Materials provided section start

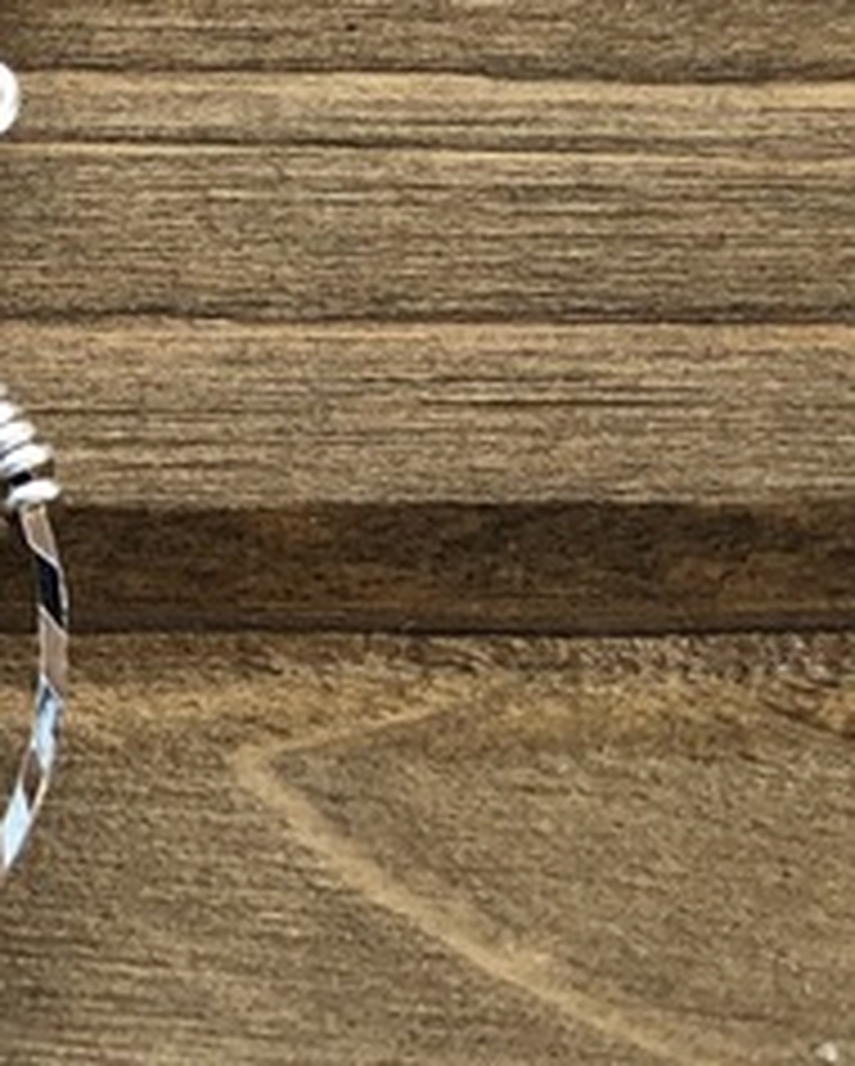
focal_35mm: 118
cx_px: -432
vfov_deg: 16.0
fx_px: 3728
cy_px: 27
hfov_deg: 12.4
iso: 20
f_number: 1.8
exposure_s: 1/120
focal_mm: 3.99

Materials provided section end

Problem description:
For this exercise, please reproduce the records above exactly and drop the images.

Your solution:
focal_35mm: 118
cx_px: -432
vfov_deg: 16.0
fx_px: 3728
cy_px: 27
hfov_deg: 12.4
iso: 20
f_number: 1.8
exposure_s: 1/120
focal_mm: 3.99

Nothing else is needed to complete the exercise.